Toronto Police Chief: 9 Dead, 16 Hurt After Van Plows Into Pedestrians
TORONTO (AP) -- A rented van jumped onto a crowded Toronto sidewalk Monday, killing nine people and injuring 16 before the driver fled and was later arrested in a confrontation with police, Canadian authorities said.
Witnesses said the driver was moving fast and appeared to be acting deliberately, but police said they did not yet know the cause or any possible motive.
Toronto Police Services Deputy Chief Peter Yuen released no details about the investigation as he announced that nine people had died and 16 were injured.
Yuen said police were still interviewing witnesses and examining surveillance video of the incident as part of what he called a "complex" investigation.
"I can assure the public all our available resources have been brought in to investigate this tragic situation," he said.
The incident occurred as Cabinet ministers from the major industrial countries were gathered in Canada to discuss a range of international issues in the run-up to the G7 meeting near Quebec City in June.
Minister of Public Safety Ralph Goodale said that it was too soon to say whether the crash was a case of international terrorism and that the government had not raised its terrorism alert.
The driver was heading south on busy Yonge Street around 1:30 p.m. and the streets were crowded with people enjoying an unseasonably warm day when the van jumped onto the sidewalk.
Ali Shaker, who was driving near the van at the time, told Canadian broadcast outlet CP24 that the driver appeared to be moving deliberately through the crowd at more than 30 mph.
"He just went on the sidewalk," a distraught Shaker said. "He just started hitting everybody, man. He hit every single person on the sidewalk. Anybody in his way he would hit."

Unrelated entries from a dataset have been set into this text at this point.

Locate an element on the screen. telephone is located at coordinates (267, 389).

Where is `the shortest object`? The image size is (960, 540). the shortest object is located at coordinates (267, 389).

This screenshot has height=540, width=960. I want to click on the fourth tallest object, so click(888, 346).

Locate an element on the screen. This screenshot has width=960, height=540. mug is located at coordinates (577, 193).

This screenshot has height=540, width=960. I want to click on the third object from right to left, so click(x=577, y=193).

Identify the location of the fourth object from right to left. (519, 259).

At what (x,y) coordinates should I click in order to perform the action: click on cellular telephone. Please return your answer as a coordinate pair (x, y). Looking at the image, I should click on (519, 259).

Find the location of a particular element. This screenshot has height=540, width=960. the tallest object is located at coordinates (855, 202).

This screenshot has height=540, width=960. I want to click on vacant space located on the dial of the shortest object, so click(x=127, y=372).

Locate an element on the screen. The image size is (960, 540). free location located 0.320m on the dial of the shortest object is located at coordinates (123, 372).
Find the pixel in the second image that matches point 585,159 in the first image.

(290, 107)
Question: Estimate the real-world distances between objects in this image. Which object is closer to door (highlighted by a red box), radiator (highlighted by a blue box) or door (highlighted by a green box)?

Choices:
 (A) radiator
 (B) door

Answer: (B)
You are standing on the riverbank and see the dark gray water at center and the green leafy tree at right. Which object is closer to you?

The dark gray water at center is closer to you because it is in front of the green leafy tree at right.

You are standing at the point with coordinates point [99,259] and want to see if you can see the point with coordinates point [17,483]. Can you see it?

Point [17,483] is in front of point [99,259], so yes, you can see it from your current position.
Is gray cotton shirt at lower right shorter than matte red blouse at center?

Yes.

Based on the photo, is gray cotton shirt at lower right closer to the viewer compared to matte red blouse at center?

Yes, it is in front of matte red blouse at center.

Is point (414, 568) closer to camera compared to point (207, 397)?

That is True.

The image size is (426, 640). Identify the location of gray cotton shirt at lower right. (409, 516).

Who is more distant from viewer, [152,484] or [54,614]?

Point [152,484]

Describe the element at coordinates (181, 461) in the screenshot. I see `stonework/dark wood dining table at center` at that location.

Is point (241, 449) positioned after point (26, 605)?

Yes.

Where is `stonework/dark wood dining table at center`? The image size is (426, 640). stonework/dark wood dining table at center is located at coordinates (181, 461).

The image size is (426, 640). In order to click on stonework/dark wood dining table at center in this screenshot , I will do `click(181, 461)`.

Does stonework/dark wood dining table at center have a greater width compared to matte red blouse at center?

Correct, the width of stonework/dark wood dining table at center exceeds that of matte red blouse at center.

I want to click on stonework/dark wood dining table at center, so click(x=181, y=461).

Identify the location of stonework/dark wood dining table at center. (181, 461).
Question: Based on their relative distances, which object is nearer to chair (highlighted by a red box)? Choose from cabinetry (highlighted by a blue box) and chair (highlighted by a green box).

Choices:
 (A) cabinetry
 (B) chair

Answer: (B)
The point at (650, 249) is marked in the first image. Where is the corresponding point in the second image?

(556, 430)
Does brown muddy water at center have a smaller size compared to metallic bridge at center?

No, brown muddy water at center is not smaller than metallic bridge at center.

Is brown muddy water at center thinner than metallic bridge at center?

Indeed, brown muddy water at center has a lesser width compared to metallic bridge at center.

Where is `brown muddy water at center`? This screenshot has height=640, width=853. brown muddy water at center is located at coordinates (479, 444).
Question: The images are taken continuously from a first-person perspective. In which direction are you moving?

Video shown on several Canadian outlets showed police arresting the driver, dressed in dark clothes, after officers surrounded him several blocks from where the incident occurred in north Toronto.
A witness, Phil Zullo, told Canadian Press that he saw police arresting a man who had been driving a Ryder rental truck and saw people "strewn all over the road" where the incident occurred.
"I must have seen about five, six people being resuscitated by bystanders and by ambulance drivers," Zullo said. "It was awful. Brutal."
Police shut down the Yonge and Finch intersection following the incident and Toronto's transit agency said it had suspended service on the subway line running through the area.
Prime Minister Justin Trudeau expressed his sympathies for those involved. "Our hearts go out to everyone affected," Trudeau said in Ottawa. "We are going to have more to learn and more to say in the coming hours."